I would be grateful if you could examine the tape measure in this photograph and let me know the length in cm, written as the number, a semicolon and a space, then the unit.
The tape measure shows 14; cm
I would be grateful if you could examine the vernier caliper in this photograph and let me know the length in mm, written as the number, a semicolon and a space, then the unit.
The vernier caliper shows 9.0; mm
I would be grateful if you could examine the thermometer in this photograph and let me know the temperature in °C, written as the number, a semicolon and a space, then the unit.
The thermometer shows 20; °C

● ● ● ●

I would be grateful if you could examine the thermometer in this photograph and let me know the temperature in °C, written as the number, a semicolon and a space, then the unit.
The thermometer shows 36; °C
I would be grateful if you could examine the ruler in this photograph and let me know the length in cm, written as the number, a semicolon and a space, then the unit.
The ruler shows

● ● ● ●

Task brief: Rewrite the lines between the one holding "I would be grateful if you could examine the ruler" and the one holding "The ruler shows", inclusive, with "ruler" changed to "scale" and nothing else altered.

Result:
I would be grateful if you could examine the scale in this photograph and let me know the length in cm, written as the number, a semicolon and a space, then the unit.
The scale shows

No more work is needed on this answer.